My understanding is that while the variable rates are low, the breakage cost for us to get out of our 3 yr 5.4% fixed will be quite high (last quote from the bank was 11K). So it's not worth the outlay, especially given that the TRS would go down.

However, on another site, I was told to ring every day and ask for the breakage cost as it "changes in relation to the performance of the stock market". The poster seemed to be saying that if you rang on the right day, you could break out for little or nothing. But that doesn't make sense to me - the interest rates don't go up and down every single day so how can the breakage cost do so?

I would really appreciate if someone could explain.

Thanks a mill

Jo
 
It depends on the Bank. But most formulae seem to link the breakage charge to the difference between the rate you fixed at, and the prevailing fixed rate at the breakout date.
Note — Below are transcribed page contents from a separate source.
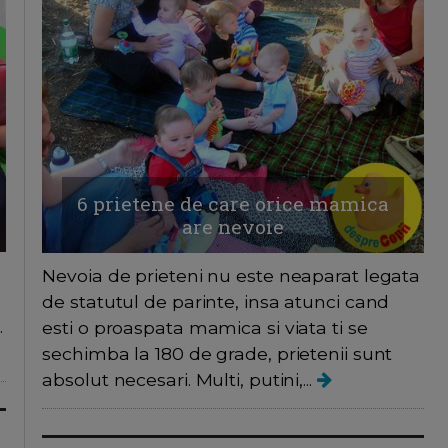
6 prietene de care orice mamica
are nevoie
Nevoia de prieteni nu este neaparat legata
de statutul de parinte, insa atunci cand
.
esti o proaspata mamica si viata ti se
sechimba la 180 de grade, prietenii sunt
absolut necesari. Multi, putini,...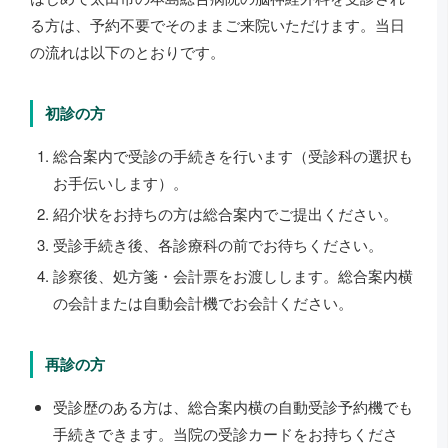
る方は、予約不要でそのままご来院いただけます。当日
の流れは以下のとおりです。
初診の方
総合案内で受診の手続きを行います（受診科の選択も
お手伝いします）。
紹介状をお持ちの方は総合案内でご提出ください。
受診手続き後、各診療科の前でお待ちください。
診察後、処方箋・会計票をお渡しします。総合案内横
の会計または自動会計機でお会計ください。
再診の方
受診歴のある方は、総合案内横の自動受診予約機でも
手続きできます。当院の受診カードをお持ちくださ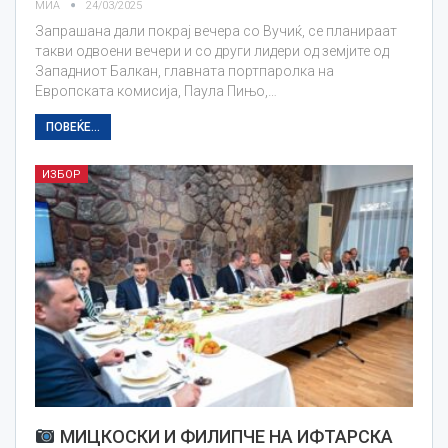
МИА
24/03/2025
Запрашана дали покрај вечера со Вучиќ, се планираат
такви одвоени вечери и со други лидери од земјите од
Западниот Балкан, главната портпаролка на
Европската комисија, Паула Пињо,…
ПОВЕЌЕ...
ИЗБОР
МИЦКОСКИ И ФИЛИПЧЕ НА ИФТАРСКА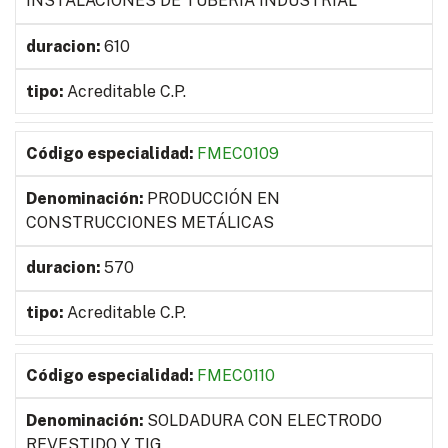
INSTALACIONES DE TUBERÍA INDUSTRIAL
610
Acreditable C.P.
FMEC0109
PRODUCCIÓN EN
CONSTRUCCIONES METÁLICAS
570
Acreditable C.P.
FMEC0110
SOLDADURA CON ELECTRODO
REVESTIDO Y TIG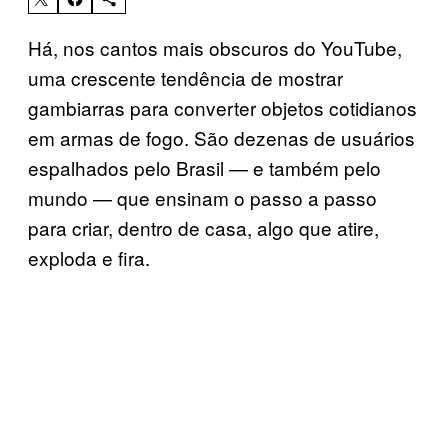
Há, nos cantos mais obscuros do YouTube,
uma crescente tendência de mostrar
gambiarras para converter objetos cotidianos
em armas de fogo. São dezenas de usuários
espalhados pelo Brasil — e também pelo
mundo — que ensinam o passo a passo
para criar, dentro de casa, algo que atire,
exploda e fira.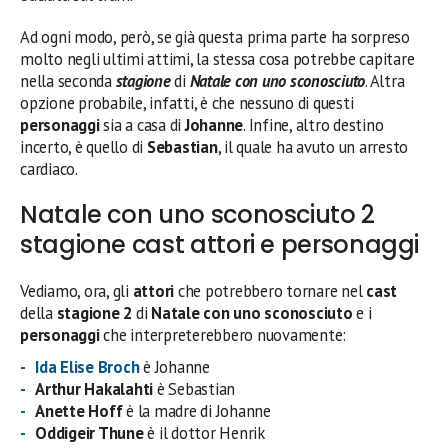
Ad ogni modo, però, se già questa prima parte ha sorpreso
molto negli ultimi attimi, la stessa cosa potrebbe capitare
nella seconda
stagione
di
Natale con uno sconosciuto
. Altra
opzione probabile, infatti, è che nessuno di questi
personaggi
sia a casa di
Johanne
. Infine, altro destino
incerto, è quello di
Sebastian
, il quale ha avuto un arresto
cardiaco.
Natale con uno sconosciuto 2
stagione cast attori e personaggi
Vediamo, ora, gli
attori
che potrebbero tornare nel
cast
della
stagione 2
di
Natale con uno sconosciuto
e i
personaggi
che interpreterebbero nuovamente:
Ida Elise Broch
è Johanne
Arthur Hakalahti
è Sebastian
Anette Hoff
è la madre di Johanne
Oddigeir Thune
è il dottor Henrik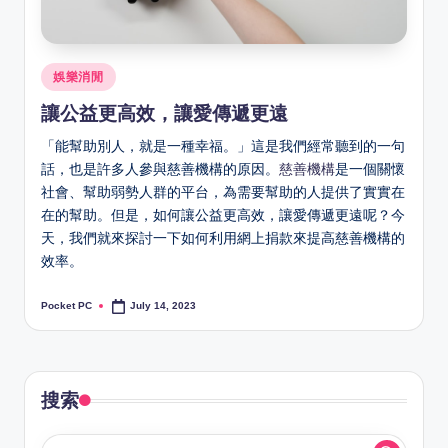
Posted
娛樂消閒
in
讓公益更高效，讓愛傳遞更遠
「能幫助別人，就是一種幸福。」這是我們經常聽到的一句
話，也是許多人參與慈善機構的原因。
慈善機構
是一個關懷
社會、幫助弱勢人群的平台，為需要幫助的人提供了實實在
在的幫助。但是，如何讓公益更高效，讓愛傳遞更遠呢？今
天，我們就來探討一下如何利用網上捐款來提高慈善機構的
效率。
Pocket PC
July 14, 2023
Posted
by
搜索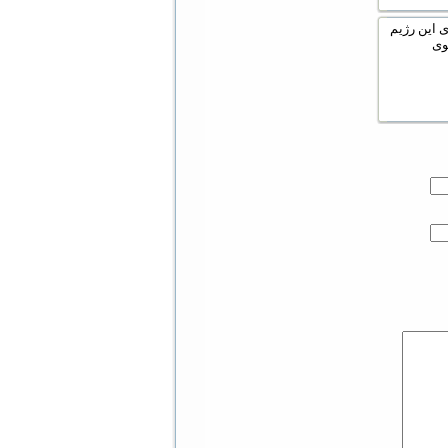
ی این رژیم
وی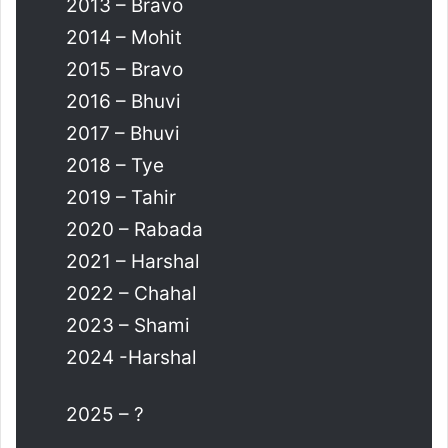
2013 – Bravo
2014 – Mohit
2015 – Bravo
2016 – Bhuvi
2017 – Bhuvi
2018 – Tye
2019 – Tahir
2020 – Rabada
2021 – Harshal
2022 – Chahal
2023 – Shami
2024 -Harshal
2025 – ?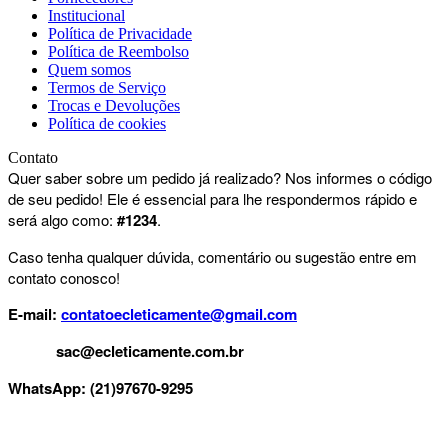
Institucional
Política de Privacidade
Política de Reembolso
Quem somos
Termos de Serviço
Trocas e Devoluções
Política de cookies
Contato
Quer saber sobre um pedido já realizado? Nos informes o código
de seu pedido! Ele é essencial para lhe respondermos rápido e
será algo como:
#1234
.
Caso tenha qualquer dúvida, comentário ou sugestão entre em
contato conosco!
E-mail:
contatoecleticamente@gmail.com
sac@ecleticamente.com.br
WhatsApp:
(21)97670-9295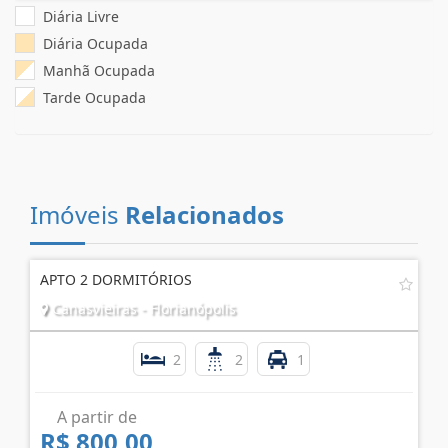
Diária Livre
Diária Ocupada
Manhã Ocupada
Tarde Ocupada
Imóveis
Relacionados
APTO 2 DORMITÓRIOS
Canasvieiras - Florianópolis
2
2
1
A partir de
R$ 800,00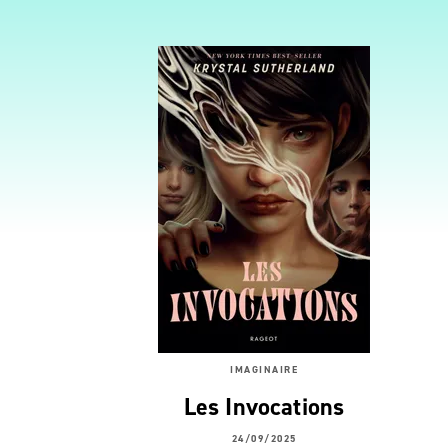
IMAGINAIRE
Les Invocations
24/09/2025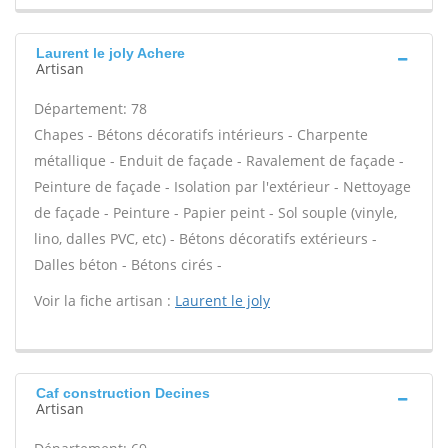
Laurent le joly Achere
Artisan
Département: 78
Chapes - Bétons décoratifs intérieurs - Charpente
métallique - Enduit de façade - Ravalement de façade -
Peinture de façade - Isolation par l'extérieur - Nettoyage
de façade - Peinture - Papier peint - Sol souple (vinyle,
lino, dalles PVC, etc) - Bétons décoratifs extérieurs -
Dalles béton - Bétons cirés -
Voir la fiche artisan :
Laurent le joly
Caf construction Decines
Artisan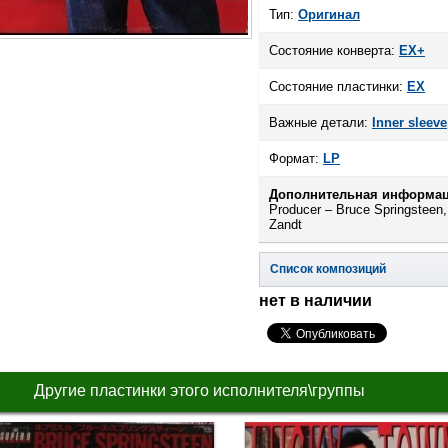
Тип:
Оригинал
Состояние конверта:
EX+
Состояние пластинки:
EX
Важные детали:
Inner sleeve
Формат:
LP
Дополнительная информац
Producer – Bruce Springsteen,
Zandt
Список композиций
нет в наличии
Другие пластинки этого исполнителя\группы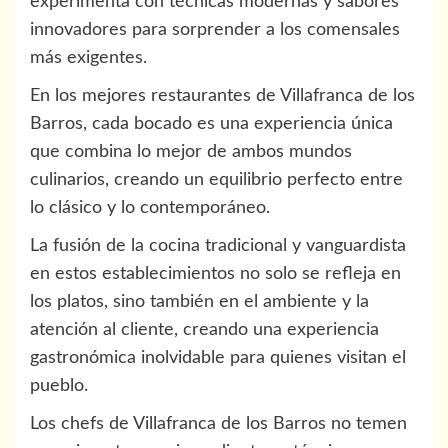
experimenta con técnicas modernas y sabores
innovadores para sorprender a los comensales
más exigentes.
En los mejores restaurantes de Villafranca de los
Barros, cada bocado es una experiencia única
que combina lo mejor de ambos mundos
culinarios, creando un equilibrio perfecto entre
lo clásico y lo contemporáneo.
La fusión de la cocina tradicional y vanguardista
en estos establecimientos no solo se refleja en
los platos, sino también en el ambiente y la
atención al cliente, creando una experiencia
gastronómica inolvidable para quienes visitan el
pueblo.
Los chefs de Villafranca de los Barros no temen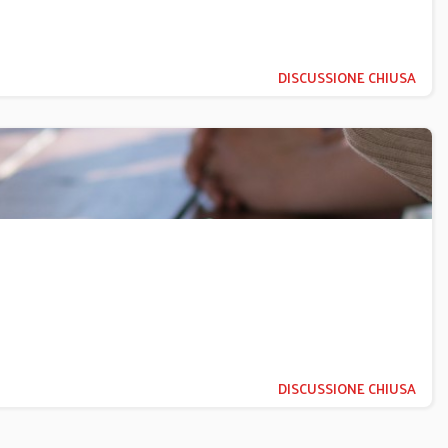
DISCUSSIONE CHIUSA
DISCUSSIONE CHIUSA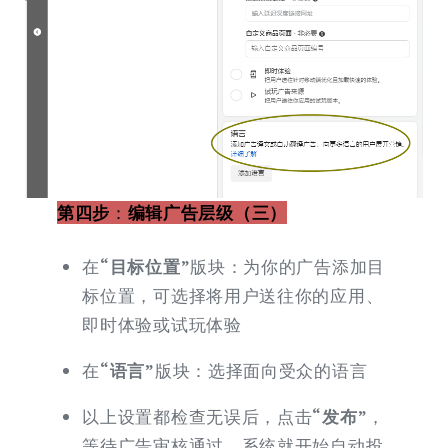
第四步
：
编辑广告层级（三）
在
“目标位置”
版块：为你的广告添加目
标位置，可选择将用户送往你的应用、
即时体验或试玩体验
在
“语言”
版块：选择面向受众的语言
以上设置都检查无误后，点击
“发布”
，
等待广告审核通过，系统就开始自动投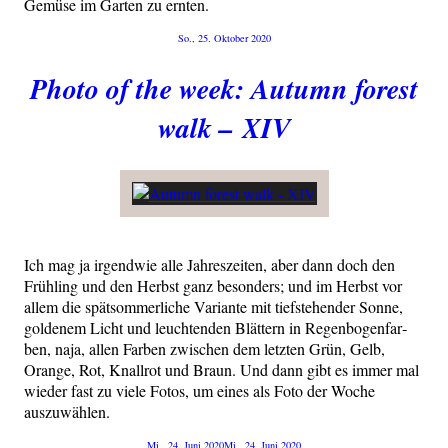
Gemü­se im Gar­ten zu ernten.
Veröffentlicht
So., 25. Oktober 2020
am
Photo of the week: Autumn forest
walk – XIV
Ich mag ja irgend­wie alle Jah­res­zei­ten, aber dann doch den
Früh­ling und den Herbst ganz beson­ders; und im Herbst vor
allem die spät­som­mer­li­che Vari­an­te mit tief­stehen­der Son­ne,
gol­de­nem Licht und leuch­ten­den Blät­tern in Regen­bo­gen­far­
ben, naja, allen Far­ben zwi­schen dem letz­ten Grün, Gelb,
Oran­ge, Rot, Knall­rot und Braun. Und dann gibt es immer mal
wie­der fast zu vie­le Fotos, um eines als Foto der Woche
auszuwählen.
Veröffentlicht
Mi., 24. Juni 2020
Mi., 24. Juni 2020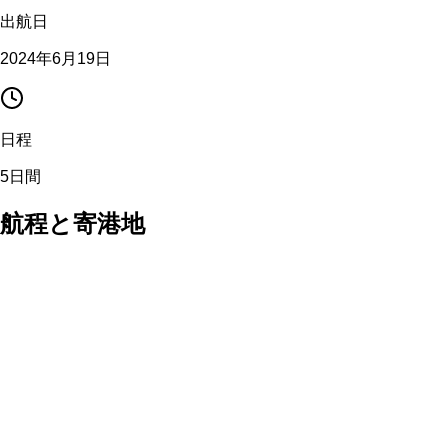
出航日
2024年6月19日
日程
5日間
航程と寄港地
AIB calculate your breakout charge as the difference between the interest rate you fixed at and the interest rate on the breakout day, by the amount outstaning on your mortgage, by the length of time left of the fixed period.

Example:

Person takes out €500k mortgage on 1 Jan 2007 and fixes at 4.5% for three years.

Breakout June 2007

Assume three year fixed rate in June 2007 is 4.25%, breakout cost is €3,1.25. (.25% X €500k X 2.5 years).

Breakout December 2007

Assume three year fixed rate in December 2007 is 4.00 %, breakout cost is €6,250. (.5% X €500k X 2.5 years).


I have not taken into account the reducing balance of the amount outstanding as it will make little difference in the first 12 months.